Manson and colleagues note that their observed lack of CVD benefit from vitamin D is consistent with prior intervention trials, particularly the Vitamin D Assessment (ViDA) study published in 2017. This study of over 5,000 New Zealanders showed no difference in cumulative incidence of CVD between people given monthly bolus doses of 100,000 IU and those who got placebo (Scragg R, et al. JAMA Cardiology, 2017).

They also acknowledge that VITAL’s 5-year follow-up—though certainly longer than that of many prospective trials—may not have been long enough. “Detection of a decreased rate of death from any cause, if present, may require longer follow-up.”

The VITAL has many strengths, especially its inclusion of women (more than half of the participants) and black people, for whom the role of vitamin D is particularly important because their sun-induced cutaneous synthesis of vitamin D is lower than it is in pale-complexioned people.

Subgroup Effects

Though the findings are generally negative for vitamin D in preventing heart disease and cancer, the VITAL data should not be taken to mean that this vitamin is categorically worthless.

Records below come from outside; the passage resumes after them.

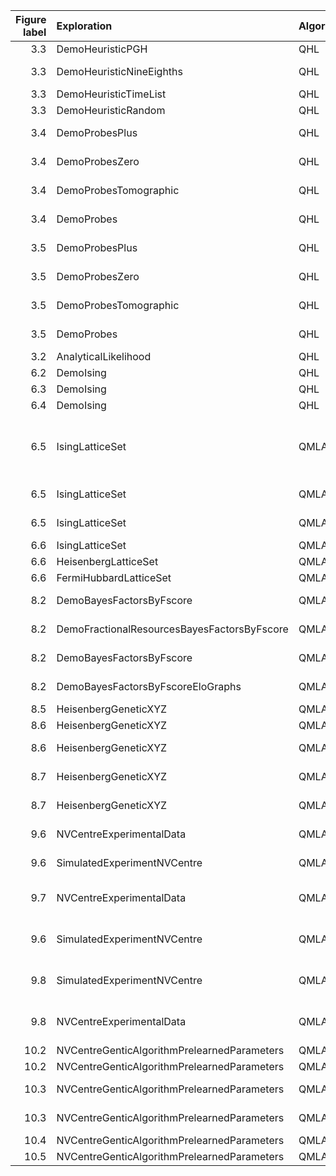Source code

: |   Figure label | Exploration                                 | Algorithm   |   Experiments |   Particles | Comment                                     | Data folder       | Plot method                              |   Plot level | Folder                                          | Name                          | Instance run time   |   Number processes |
|---------------:|:--------------------------------------------|:------------|--------------:|------------:|:--------------------------------------------|:------------------|:-----------------------------------------|-------------:|:------------------------------------------------|:------------------------------|:--------------------|-------------------:|
|            3.3 | DemoHeuristicPGH                            | QHL         |          1000 |        3000 | PGH                                         | Nov_27/19_39      | _plot_heuristic_attributes               |            4 | single\_instance\_plots/qmla\_1/model\_training | heuristic\_attributes         | 0 days 00:09:41     |                  1 |
|            3.3 | DemoHeuristicNineEighths                    | QHL         |          1000 |        3000 | (9/8)^k heuristic                           | Nov_27/19_40      | _plot_heuristic_attributes               |            4 | single\_instance\_plots/qmla\_1/model\_training | heuristic\_attributes         | 0 days 00:08:42     |                  1 |
|            3.3 | DemoHeuristicTimeList                       | QHL         |          1000 |        3000 | Time list                                   | Nov_27/19_42      | _plot_heuristic_attributes               |            4 | single\_instance\_plots/qmla\_1/model\_training | heuristic\_attributes         | 0 days 00:10:16     |                  1 |
|            3.3 | DemoHeuristicRandom                         | QHL         |          1000 |        3000 | Random                                      | Nov_27/19_47      | _plot_heuristic_attributes               |            4 | single\_instance\_plots/qmla\_1/model\_training | heuristic\_attributes         | 0 days 00:09:51     |                  1 |
|            3.4 | DemoProbesPlus                              | QHL         |          1000 |        3000 | |+> probe                                   | Nov_27/14_43      | _plot_heuristic_attributes               |            4 | single\_instance\_plots/qmla\_1                 | probes\_bloch\_sphere         | 0 days 00:13:20     |                  4 |
|            3.4 | DemoProbesZero                              | QHL         |          1000 |        3000 | |0> probe                                   | Nov_27/14_45      | _plot_heuristic_attributes               |            4 | single\_instance\_plots/qmla\_1/                | probes\_bloch\_sphere         | 0 days 00:13:20     |                  4 |
|            3.4 | DemoProbesTomographic                       | QHL         |          1000 |        3000 | tomographic probes                          | Nov_27/14_46      | _plot_heuristic_attributes               |            4 | single\_instance\_plots/qmla\_1/model\_training | probes\_bloch\_sphere         | 0 days 00:13:20     |                  4 |
|            3.4 | DemoProbes                                  | QHL         |          1000 |        3000 | random probes                               | Nov_27/14_47      | _plot_heuristic_attributes               |            4 | single\_instance\_plots/qmla\_1/model\_training | probes\_bloch\_sphere         | 0 days 00:13:20     |                  4 |
|            3.5 | DemoProbesPlus                              | QHL         |          1000 |        3000 | |+> probe                                   | Nov_27/14_43      | _plot_heuristic_attributes               |            4 | single\_instance\_plots/model\_training         | heuristic\_attributes         | 0 days 00:13:20     |                  4 |
|            3.5 | DemoProbesZero                              | QHL         |          1000 |        3000 | |0> probe                                   | Nov_27/14_45      | _plot_heuristic_attributes               |            4 | single\_instance\_plots/model\_training         | heuristic\_attributes         | 0 days 00:13:20     |                  4 |
|            3.5 | DemoProbesTomographic                       | QHL         |          1000 |        3000 | tomographic probes                          | Nov_27/14_46      | _plot_heuristic_attributes               |            4 | single\_instance\_plots/model\_training         | heuristic\_attributes         | 0 days 00:13:20     |                  4 |
|            3.5 | DemoProbes                                  | QHL         |          1000 |        3000 | random probes                               | Nov_27/14_47      | _plot_heuristic_attributes               |            4 | single\_instance\_plots/model\_training         | heuristic\_attributes         | 0 days 00:13:20     |                  4 |
|            3.2 | AnalyticalLikelihood                        | QHL         |           500 |        2000 |                                             | Nov_16/14_28      | _plot_learning_summary                   |            4 | single\_instance\_plots/model\_training         | learning\_summary             | 0 days 00:11:55     |                  1 |
|            6.2 | DemoIsing                                   | QHL         |           500 |        5000 |                                             | Nov_18/13_56      | _plot_learning_summary                   |            6 | instances                                       | learning\_summary             | 0 days 03:13:50     |                  1 |
|            6.3 | DemoIsing                                   | QHL         |          1000 |        5000 |                                             | Nov_18/13_56      | _plot_learning_summary                   |            6 | instances                                       | learning\_summary             | 0 days 03:13:50     |                  1 |
|            6.4 | DemoIsing                                   | QHL         |          1000 |        5000 |                                             | Nov_18/13_56      | _plot_dynamics                           |            6 | instances                                       | dynamics                      | 0 days 03:13:50     |                  2 |
|            6.5 | IsingLatticeSet                             | QMLA        |          1000 |        4000 | Overall figure combines default plots below | Nov_19/12_04      | N/A                                      |            1 | instances                                       |                               | 0 days 03:36:40     |                 16 |
|            6.5 | IsingLatticeSet                             | QMLA        |          1000 |        4000 | Subfigures (c),(d)                          | Nov_19/12_04      | _plot_dynamics_all_models_on_branches    |            2 | single\_instance\_plots/qmla\_1/branches        | dynamics\_branch\_1.png       | 0 days 03:36:40     |                 16 |
|            6.5 | IsingLatticeSet                             | QMLA        |          1000 |        4000 | Subfigure (e)                               | Nov_19/12_04      | _plot_bayes_factors                      |            3 | single\_instance\_plots/qmla\_1/                | bayes\_factors.png            | 0 days 03:36:40     |                 16 |
|            6.6 | IsingLatticeSet                             | QMLA        |          1000 |        4000 | Ising                                       | Sep_30/22_40      | plot_scores                              |            1 | performance                                     | model\_wins                   | 0 days 05:33:20     |                 16 |
|            6.6 | HeisenbergLatticeSet                        | QMLA        |          1000 |        4000 | Heisenberg                                  | Oct_22/20_45      | plot_scores                              |            1 | performance                                     | model\_wins                   | 0 days 05:33:20     |                 16 |
|            6.6 | FermiHubbardLatticeSet                      | QMLA        |          1000 |        4000 | Hubbard                                     | Oct_02/00_09      | plot_scores                              |            1 | performance                                     | model\_wins                   | 1 days 09:20:00     |                 16 |
|            8.2 | DemoBayesFactorsByFscore                    | QMLA        |           500 |        2500 | Subfigure (a)                               | Dec_09/12_29      | _plot_bayes_factors                      |            3 | single\_instance\_plots/qmla\_1/                | bayes\_factors\_by\_f\_score  | 0 days 01:06:40     |                 16 |
|            8.2 | DemoFractionalResourcesBayesFactorsByFscore | QMLA        |           500 |        2500 | Subfigure (b)                               | Dec_09/12_31      | _plot_bayes_factors                      |            3 | single\_instance\_plots/qmla\_1/                | bayes\_factors\_by\_f\_score  | 0 days 01:06:40     |                 16 |
|            8.2 | DemoBayesFactorsByFscore                    | QMLA        |          1000 |        5000 | Subfigure (c)                               | Dec_09/12_33      | _plot_bayes_factors                      |            3 | single\_instance\_plots/qmla\_1/                | bayes\_factors\_by\_f\_score  | 0 days 01:06:40     |                 16 |
|            8.2 | DemoBayesFactorsByFscoreEloGraphs           | QMLA        |           500 |        2500 | Subfigure (d)                               | Dec_09/12_32      | _plot_bayes_factors                      |            3 | single\_instance\_plots/qmla\_1/                | bayes\_factors\_by\_f\_score  | 0 days 01:06:40     |                  1 |
|            8.5 | HeisenbergGeneticXYZ                        | QMLA        |           500 |        2500 |                                             | Dec_10/14_40      | plot_rating_progress_single_model_static |            2 | single\_instance\_plots/qmla\_1/                | ratings\_progress\_champion   | 0 days 01:06:40     |                 16 |
|            8.6 | HeisenbergGeneticXYZ                        | QMLA        |           500 |        2500 | main figure                                 | Dec_10/14_40      | plot_model_ratings                       |            4 | single\_instance\_plots/qmla\_1/                | ratings                       | 0 days 01:06:40     |                 16 |
|            8.6 | HeisenbergGeneticXYZ                        | QMLA        |           500 |        2500 | pie chart inset                             | Dec_10/14_40      | plot_selection_probabilities             |            5 | single\_instance\_plots/qmla\_1/                | selection\_probabilities      | 0 days 01:06:40     |                 16 |
|            8.7 | HeisenbergGeneticXYZ                        | QMLA        |           500 |        2500 | Subfigure (a)                               | Dec_10/16_12      | plot_models_ratings_against_generation   |            4 | single\_instance\_plots/qmla\_1/                | elo\_ratings\_of\_all\_models | 0 days 06:23:20     |                 16 |
|            8.7 | HeisenbergGeneticXYZ                        | QMLA        |           500 |        2500 | Subfigure (b)                               | Dec_10/16_12      | _plot_gene_pool_progression              |            4 | single\_instance\_plots/qmla\_1/                | gene\_pool\_progression       | 0 days 06:23:20     |                 16 |
|            9.6 | NVCentreExperimentalData                    | QMLA        |          1000 |        3000 | Experimental data                           | 2019/Oct_02/18_01 | _plot_model_terms                        |            1 | single\_instance\_plots/qmla\_1/                | composition\_of\_models       | 0 days 16:40:00     |                 16 |
|            9.6 | SimulatedExperimentNVCentre                 | QMLA        |          1000 |        3000 | Simulation data                             | 2019/Oct_02/18_16 | _plot_model_terms                        |            1 | single\_instance\_plots/qmla\_1/                | composition\_of\_models       | 0 days 16:40:00     |                 16 |
|            9.7 | NVCentreExperimentalData                    | QMLA        |          1000 |        3000 | (a) Experimental data                       | 2019/Oct_02/18_01 | plot_dynamics_multiple_models            |            1 | performance                                     | dynamics                      | 0 days 16:40:00     |                 16 |
|            9.6 | SimulatedExperimentNVCentre                 | QMLA        |          1000 |        3000 | (b) Simulation data                         | 2019/Oct_02/18_16 | plot_dynamics_multiple_models            |            1 | performance                                     | dynamics                      | 0 days 16:40:00     |                 16 |
|            9.8 | SimulatedExperimentNVCentre                 | QMLA        |          1000 |        3000 | (a) Simulation data                         | 2019/Oct_02/18_16 | plot_terms_and_parameters                |            1 | champion\_models                                | terms\_and\_params            | 0 days 16:40:00     |                 16 |
|            9.8 | NVCentreExperimentalData                    | QMLA        |          1000 |        3000 | (b) Experimental data                       | 2019/Oct_02/18_01 | plot_terms_and_parameters                |            1 | champion\_models                                | terms\_and\_params            | 0 days 16:40:00     |                 16 |
|           10.2 | NVCentreGenticAlgorithmPrelearnedParameters | QMLA        |             2 |           5 | (Left) probes                               | Sep_09/12_00      | generate_evaluation_data                 |            1 | evaluation                                      | probes                        | 0 days 00:25:00     |                 16 |
|           10.2 | NVCentreGenticAlgorithmPrelearnedParameters | QMLA        |             2 |           5 | (Right) times                               | Sep_09/12_00      | generate_evaluation_data                 |            1 | evaluation                                      | times                         | 0 days 00:25:00     |                 16 |
|           10.3 | NVCentreGenticAlgorithmPrelearnedParameters | QMLA        |             2 |           5 | Subfigure (a)                               | Sep_09/12_00      | _plot_gene_pool_progression              |            1 | single\_instance\_plots/qmla\_1                 | gene\_pool\_progression       | 0 days 00:25:00     |                 16 |
|           10.3 | NVCentreGenticAlgorithmPrelearnedParameters | QMLA        |             2 |           5 | Subfigure (b)                               | Sep_09/12_00      | _plot_dynamics                           |            1 | single\_instance\_plots/qmla\_1/model\_training | dynamics                      | 0 days 00:25:00     |                 16 |
|           10.4 | NVCentreGenticAlgorithmPrelearnedParameters | QMLA        |             2 |           5 | Not built in                                | Sep_08/23_58      | N/A                                      |            1 | N/A                                             |                               | 0 days 00:25:00     |                 16 |
|           10.5 | NVCentreGenticAlgorithmPrelearnedParameters | QMLA        |             2 |           5 | Not built in                                | Sep_08/23_58      | N/A                                      |            1 | N/A                                             |                               | 0 days 00:25:00     |                 16 |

VITAL has no relevance for the question of vitamin D in preventing or treating osteoporosis, an indication which is still sound.

Dr. Manson believes that the observed reduction in cancer deaths among participants taking the vitamin, is a real phenomenon that should not be overlooked.

“Vitamin D may decrease tumor invasiveness and the propensity to metastasize, leading to a reduced rate of death from cancer. Among patients with cancer, higher 25-hydroxyvitamin D levels at diagnosis or treatment have been linked to longer survival,” she writes. The VITAL findings align with observational studies showing that

vitamin D may confer greater protection against death from cancer than against the initial development of cancer. This is particularly relevant for colorectal cancer.

The VITAL authors also add that in their subgroup analyses, the cancer impact of vitamin D varied somewhat with BMI. Among normal weight individuals, those taking the vitamin had lower cancer incidence than those taking the placebo. Among overweight or obese people, the vitamin did not confer any protective effect. 

Though this is an interesting signal, Manson and colleagues caution that, “these analyses should be considered hypothesis-generating, in the context of the negative findings.”